Border Force Seize Big Cat Body Parts And Crocodile Blood

Image source, Home Office

Image caption, The Home Office seized clothes and accessories made from snakeskin

By Andre Rhoden-Paul

BBC News

Thousands of illegal wildlife products, including crocodile blood, big cat body parts and rhino horns, have been seized in an operation by UK Border Force.

Clothes and accessories made from turtle shell, snakeskin and ivory were also among the 145 seizures in October, the Home Office said.

More than 50 live birds were also among the illegal wildlife products.

The UK seizures were part of a global operation across more than 133 countries that led to 500 arrests.

Consumer products containing cactus, orchid and caviar were found, alongside more than 300kg of ivory.

Thousands of turtle eggs, 30 tonnes of plants, as well as primates, birds and marine species were also discovered.

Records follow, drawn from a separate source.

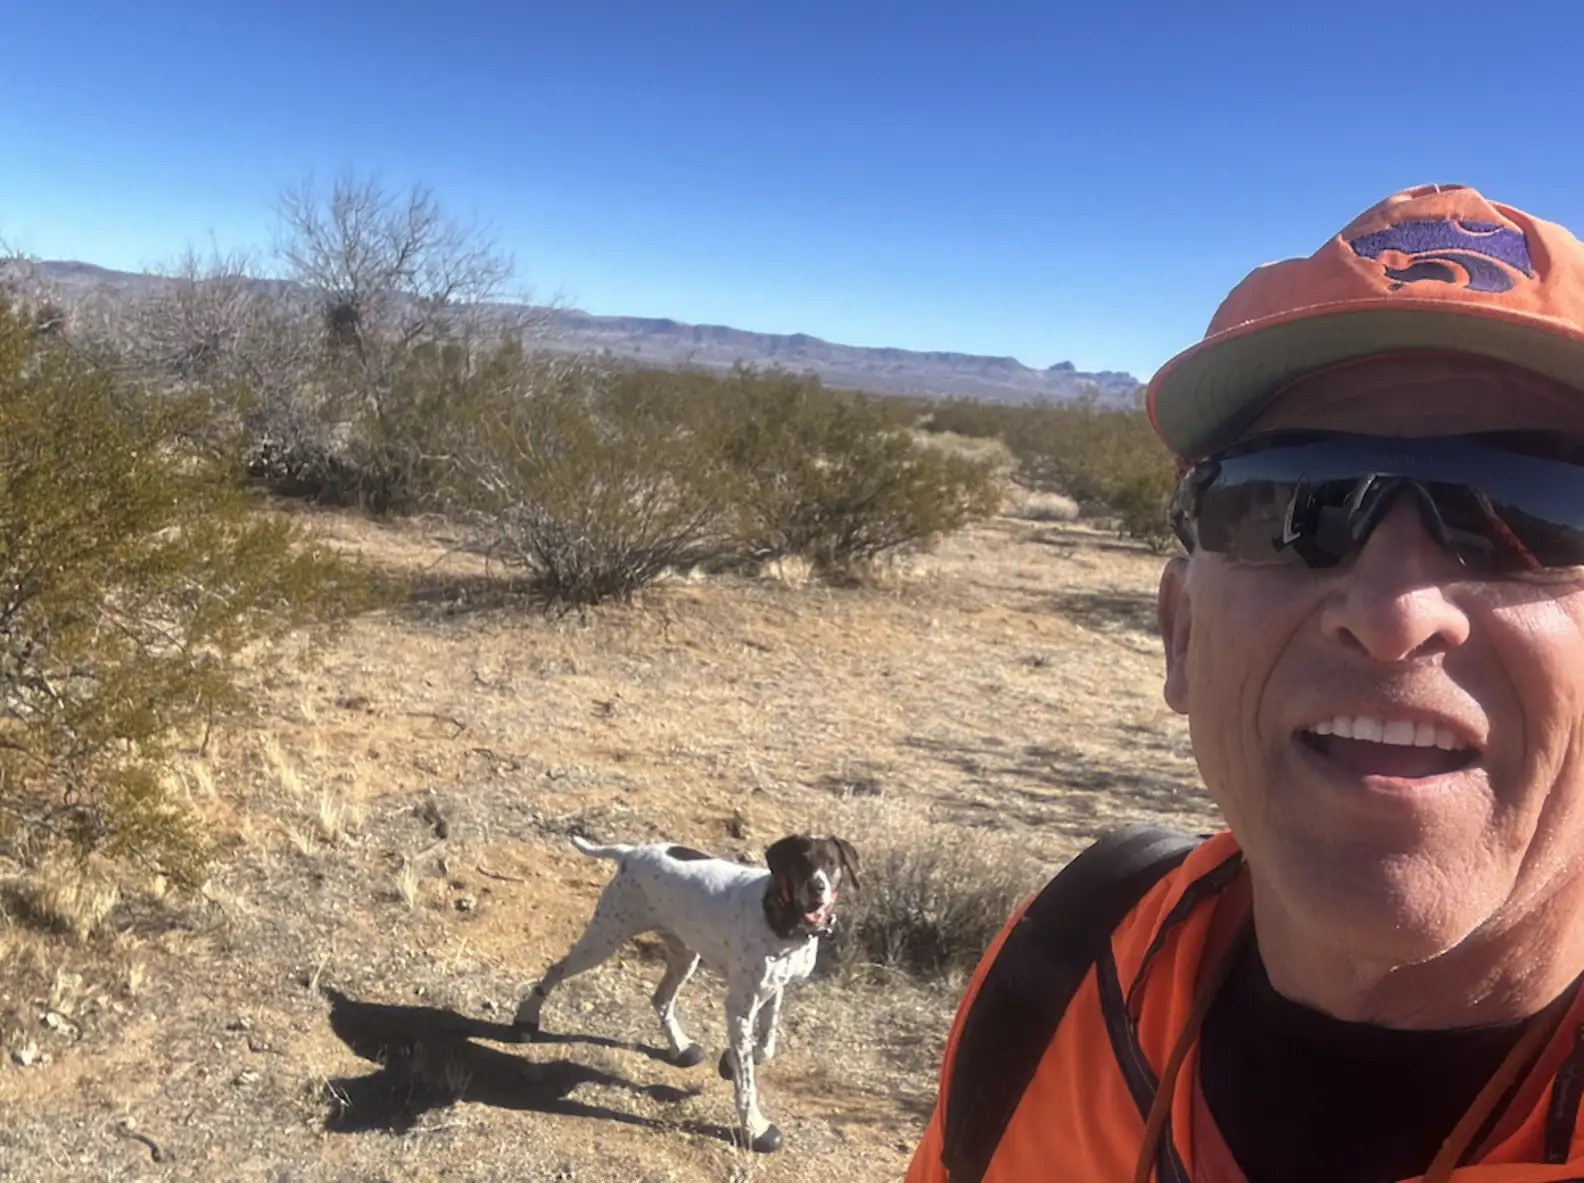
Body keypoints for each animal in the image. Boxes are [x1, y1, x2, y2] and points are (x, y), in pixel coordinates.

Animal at [510, 829, 861, 1152]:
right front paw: (755, 1128)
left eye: (831, 863)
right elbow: (747, 1083)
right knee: (556, 970)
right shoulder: (740, 1006)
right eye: (801, 862)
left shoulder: (774, 989)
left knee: (661, 998)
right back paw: (527, 1017)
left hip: (684, 955)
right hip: (604, 939)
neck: (784, 919)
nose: (817, 887)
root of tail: (631, 853)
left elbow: (765, 1044)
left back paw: (680, 1047)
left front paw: (731, 1061)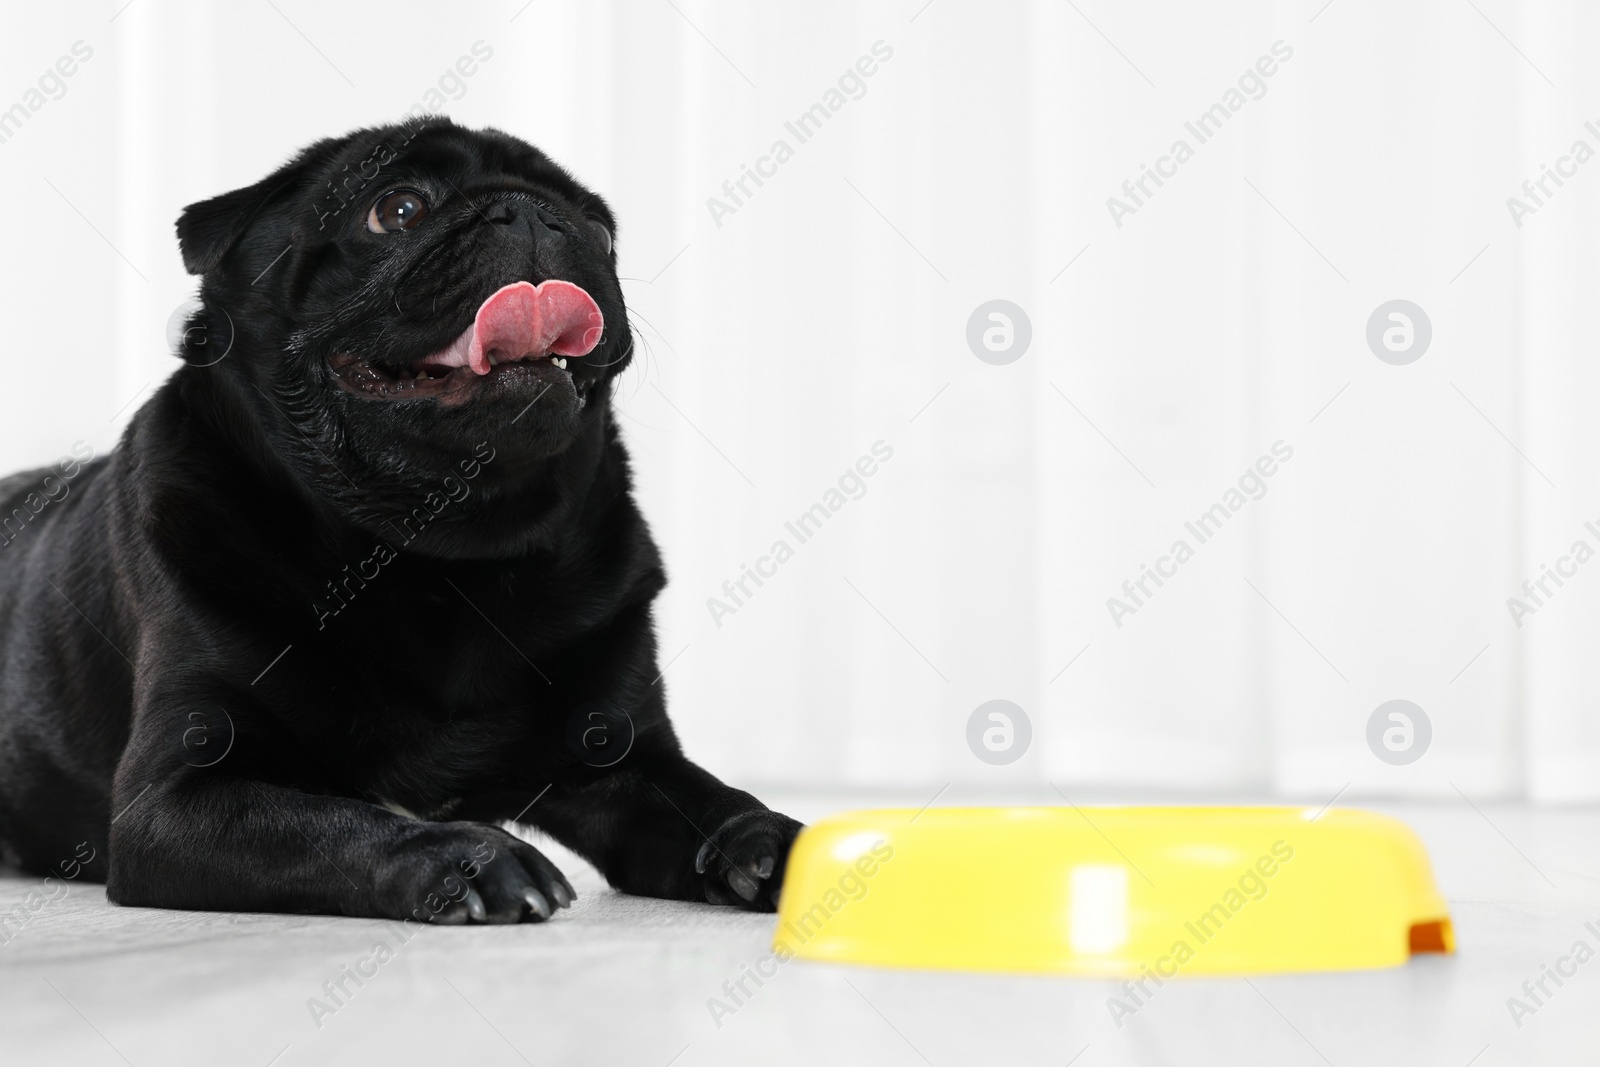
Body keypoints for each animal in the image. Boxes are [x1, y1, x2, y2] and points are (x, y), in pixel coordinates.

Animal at [0, 115, 800, 921]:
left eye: (602, 234)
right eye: (399, 209)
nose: (532, 213)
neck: (437, 553)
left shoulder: (623, 759)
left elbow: (709, 800)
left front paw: (774, 840)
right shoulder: (174, 798)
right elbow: (330, 821)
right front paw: (468, 856)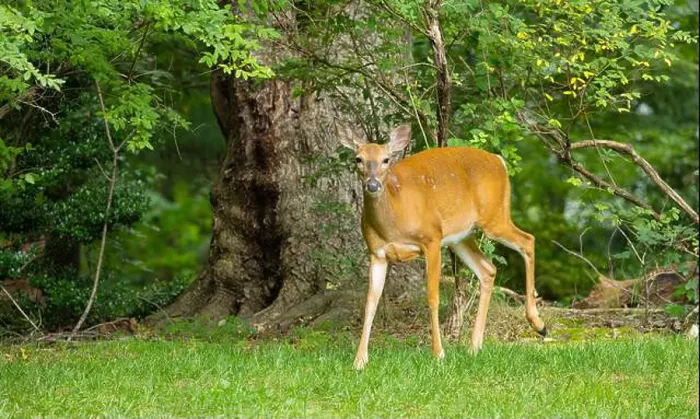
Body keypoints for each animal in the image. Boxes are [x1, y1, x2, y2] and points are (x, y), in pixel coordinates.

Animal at [339, 124, 547, 370]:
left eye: (386, 159)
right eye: (358, 159)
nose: (372, 185)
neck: (394, 218)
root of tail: (499, 161)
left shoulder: (432, 239)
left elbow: (433, 297)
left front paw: (439, 353)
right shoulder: (377, 253)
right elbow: (370, 302)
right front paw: (359, 360)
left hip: (494, 216)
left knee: (528, 240)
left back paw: (538, 323)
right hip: (461, 236)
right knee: (488, 269)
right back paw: (474, 346)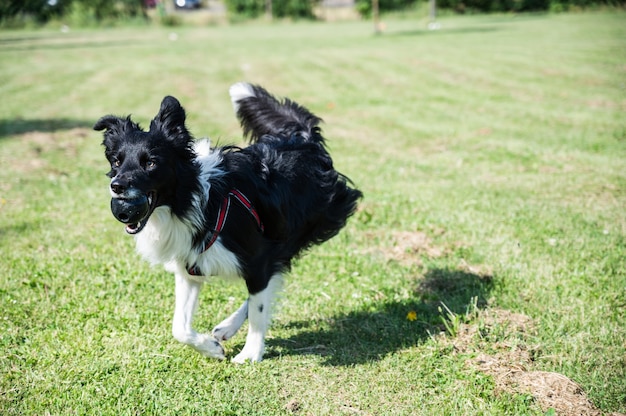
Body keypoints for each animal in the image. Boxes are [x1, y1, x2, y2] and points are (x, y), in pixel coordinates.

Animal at [95, 83, 364, 362]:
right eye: (116, 161)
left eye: (150, 163)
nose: (117, 186)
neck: (191, 201)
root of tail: (303, 137)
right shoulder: (190, 266)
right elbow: (179, 328)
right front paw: (211, 349)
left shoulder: (258, 256)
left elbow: (258, 309)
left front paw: (251, 354)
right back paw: (226, 328)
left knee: (266, 284)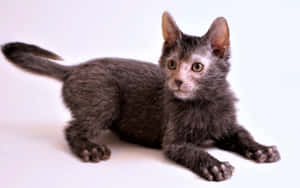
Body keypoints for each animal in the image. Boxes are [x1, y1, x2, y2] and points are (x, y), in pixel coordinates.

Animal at [1, 11, 280, 181]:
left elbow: (243, 135)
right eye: (171, 64)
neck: (204, 103)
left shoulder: (228, 124)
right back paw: (90, 148)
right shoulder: (174, 141)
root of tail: (75, 68)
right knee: (72, 129)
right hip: (106, 99)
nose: (177, 81)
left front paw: (261, 149)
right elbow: (194, 151)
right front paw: (215, 164)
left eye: (197, 67)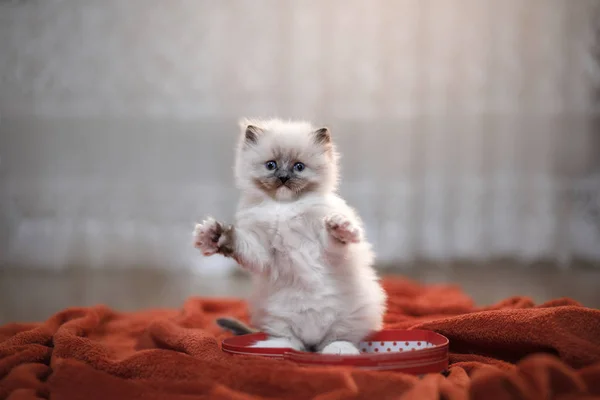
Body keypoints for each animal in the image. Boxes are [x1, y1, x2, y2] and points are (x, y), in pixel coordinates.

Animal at [195, 117, 386, 354]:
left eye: (299, 167)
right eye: (271, 165)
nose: (284, 178)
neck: (284, 207)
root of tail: (312, 341)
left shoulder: (327, 250)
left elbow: (334, 238)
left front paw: (338, 226)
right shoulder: (261, 250)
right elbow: (239, 242)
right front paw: (214, 235)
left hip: (351, 316)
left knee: (336, 340)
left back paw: (339, 350)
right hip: (274, 315)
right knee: (292, 342)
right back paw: (271, 348)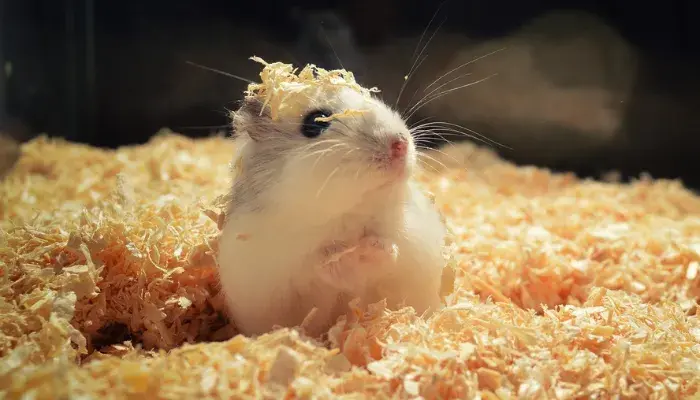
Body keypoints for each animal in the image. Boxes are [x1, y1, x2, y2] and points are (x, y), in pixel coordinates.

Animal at [216, 79, 446, 339]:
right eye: (315, 122)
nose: (400, 144)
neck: (346, 215)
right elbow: (320, 275)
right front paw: (341, 258)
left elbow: (388, 257)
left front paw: (373, 248)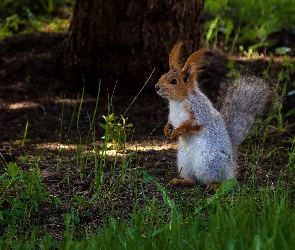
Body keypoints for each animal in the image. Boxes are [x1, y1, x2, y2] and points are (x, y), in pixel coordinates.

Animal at [156, 41, 272, 186]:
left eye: (173, 81)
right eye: (162, 76)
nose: (156, 87)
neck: (178, 101)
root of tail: (231, 163)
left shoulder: (199, 112)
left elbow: (191, 124)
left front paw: (178, 131)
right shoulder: (173, 117)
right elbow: (170, 122)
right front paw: (166, 130)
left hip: (209, 162)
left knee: (222, 180)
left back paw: (214, 185)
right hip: (184, 162)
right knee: (193, 180)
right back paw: (182, 181)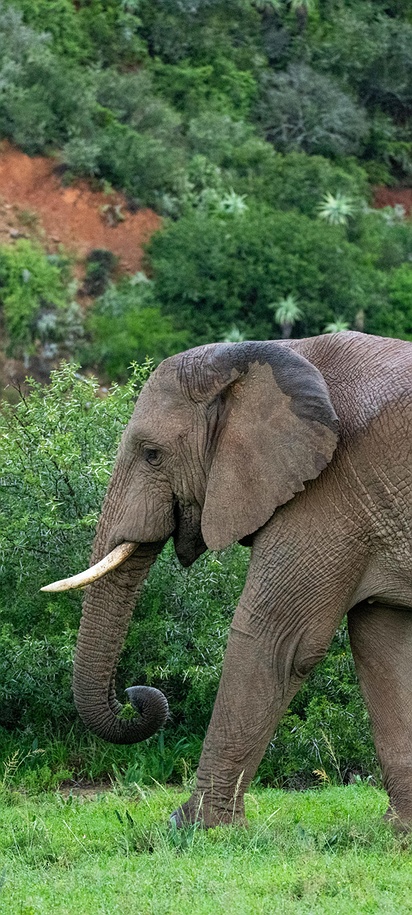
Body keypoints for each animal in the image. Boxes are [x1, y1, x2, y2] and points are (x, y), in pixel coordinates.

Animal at [42, 332, 412, 829]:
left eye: (152, 454)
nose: (137, 693)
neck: (272, 353)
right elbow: (383, 650)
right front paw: (400, 831)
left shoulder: (333, 490)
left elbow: (276, 642)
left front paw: (192, 827)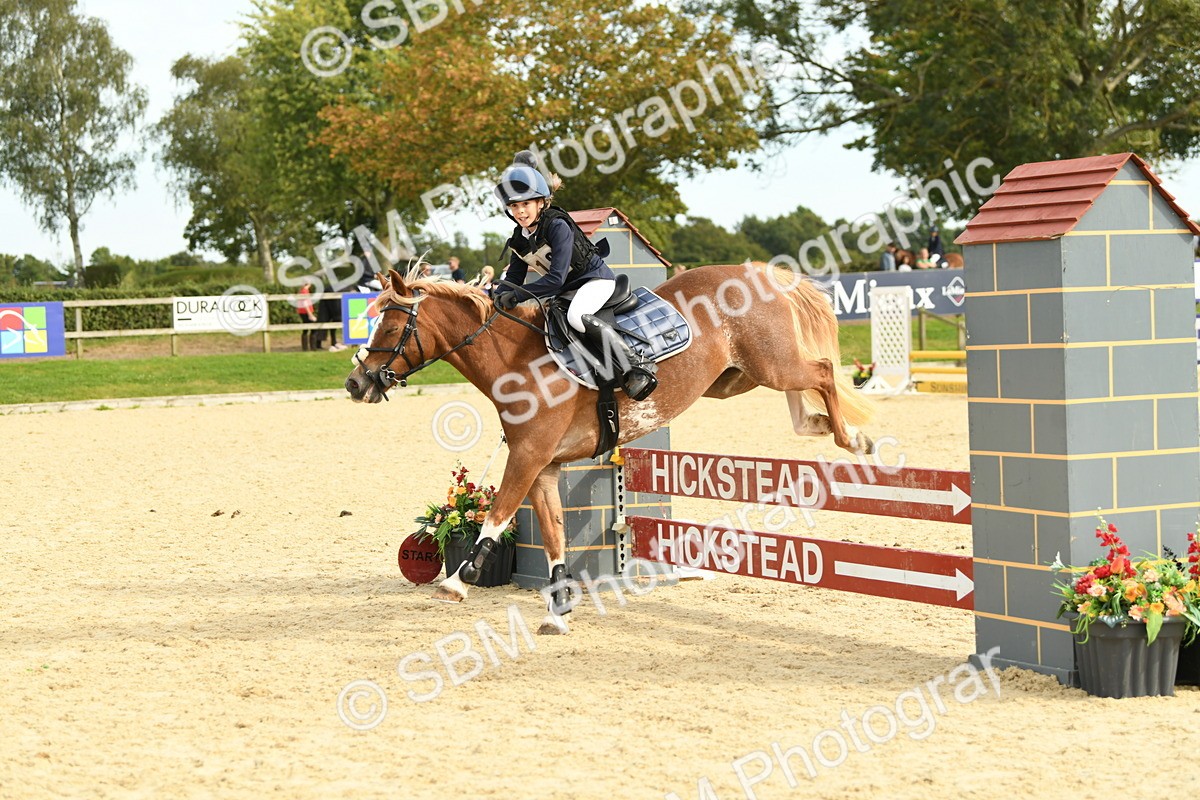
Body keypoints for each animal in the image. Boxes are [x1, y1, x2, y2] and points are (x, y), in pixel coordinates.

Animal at [344, 263, 875, 632]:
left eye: (389, 328)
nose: (354, 384)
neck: (515, 362)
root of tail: (760, 271)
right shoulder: (544, 466)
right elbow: (554, 536)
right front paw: (557, 610)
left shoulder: (527, 458)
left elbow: (495, 516)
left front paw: (458, 581)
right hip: (736, 378)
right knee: (805, 397)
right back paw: (819, 423)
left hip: (769, 363)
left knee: (822, 371)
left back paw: (855, 438)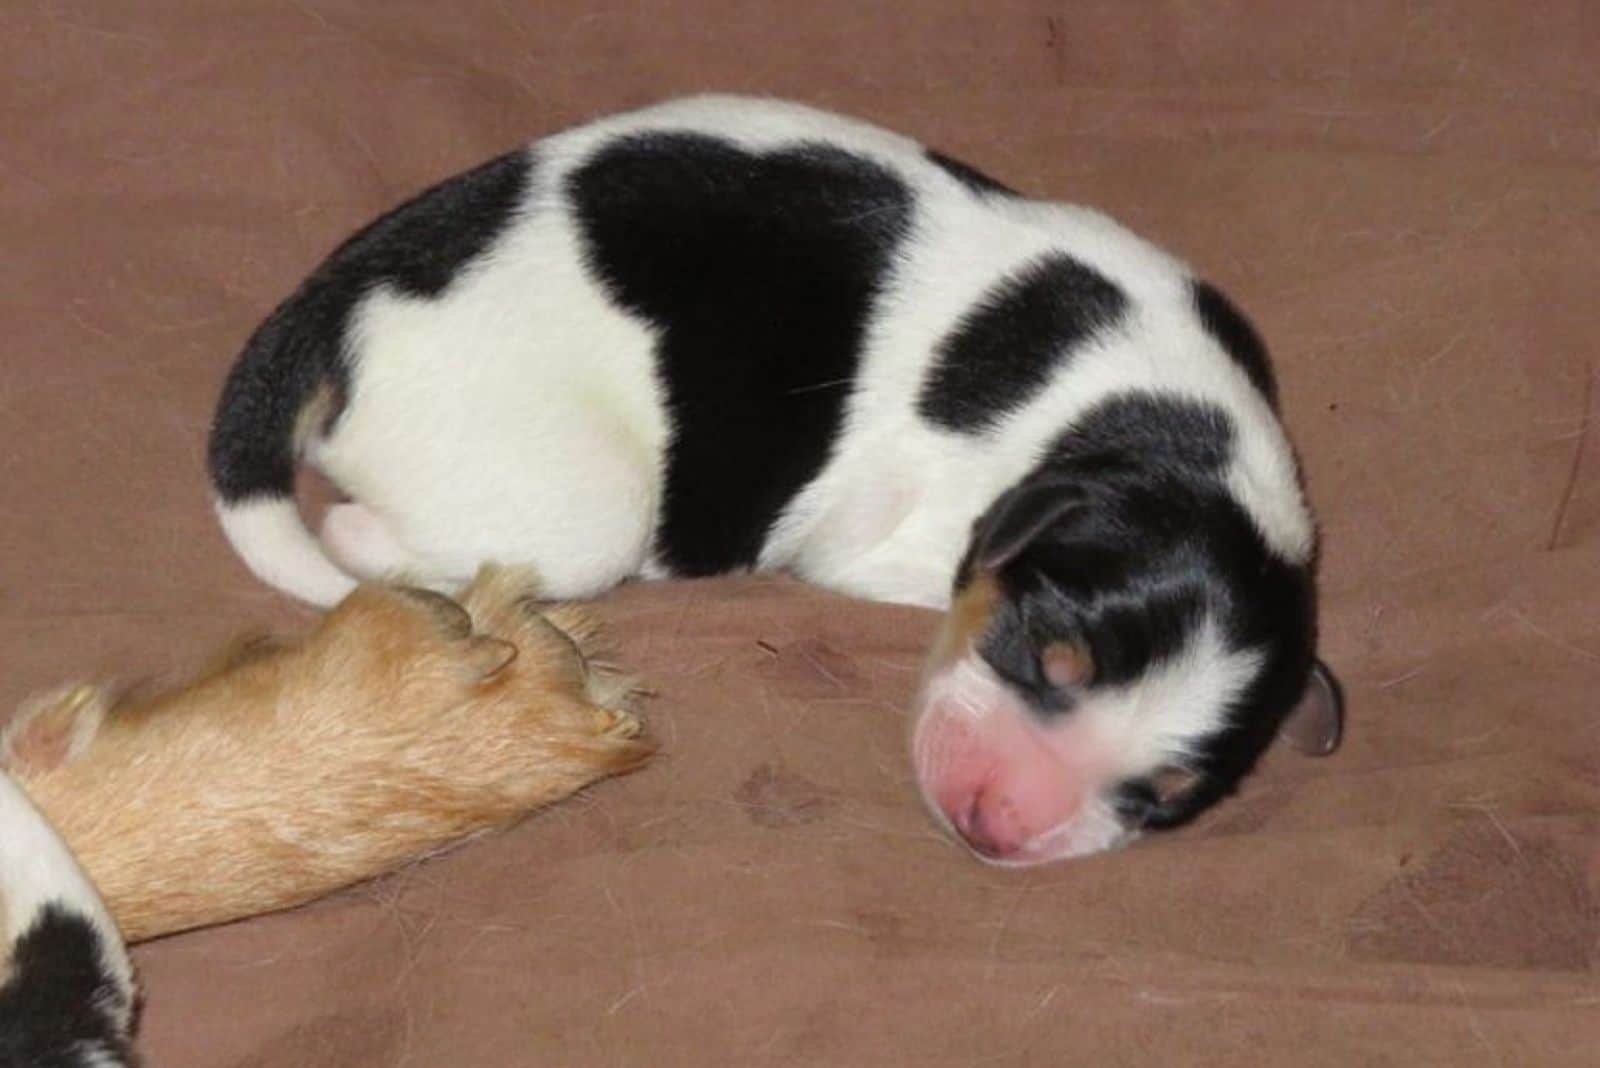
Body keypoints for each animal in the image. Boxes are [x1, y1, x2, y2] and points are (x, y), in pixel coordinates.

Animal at [209, 93, 1337, 869]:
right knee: (360, 532)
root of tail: (346, 294)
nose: (995, 826)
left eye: (1165, 795)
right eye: (1046, 657)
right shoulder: (895, 543)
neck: (1157, 428)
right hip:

The Home Office has been asked about the number of UK arrests linked to the action, known as Operation Thunder.

Minister for legal migration and delivery Tom Pursglove said: “The illegal wildlife trade is driven by criminal gangs and threatens species with extinction, fuels corruption, and deprives the world’s poorest communities of sustainable livelihoods.

“Border Force plays a leading global role in eradicating this damaging illegal trade and our recent successes under Operation Thunder are proof of this.”

The Home Office said it wants to help protect the overall decline of nature and meet the government’s target of protecting 30% of nature by 2030 – which was agreed internationally at a UN summit.

It comes a month after an MP’s bill, supported by ministers, to ban the import of hunting trophies into the UK struggled to get through the House of Lords, where it faced opposition and ran out of time.

Some peers had raised concerns that the legislation could affect tourism in Africa.

The proposals would have stopped hunters bringing back body parts of thousands of species – a commitment in the 2019 Conservative manifesto.

Image source, Home Office

Image caption, Border Force seized a rostrum, or nose extension, from a sawfish

Wildlife crime is believed to be worth up to £17bn globally a year and is the fourth-largest international crime, according to Interpol who co-led the global operation with the World Customs Organisation.

The Born Free charity, which campaigns to end the wildlife trade, said trafficking was closely tied to corruption, fraud and money laundering.

Dr Mark Jones, the organisation’s head of policy, said: “With so much of the world’s wildlife in crisis, it’s vital that our enforcement agencies are properly resourced to enable this essential and highly specialised work to continue.”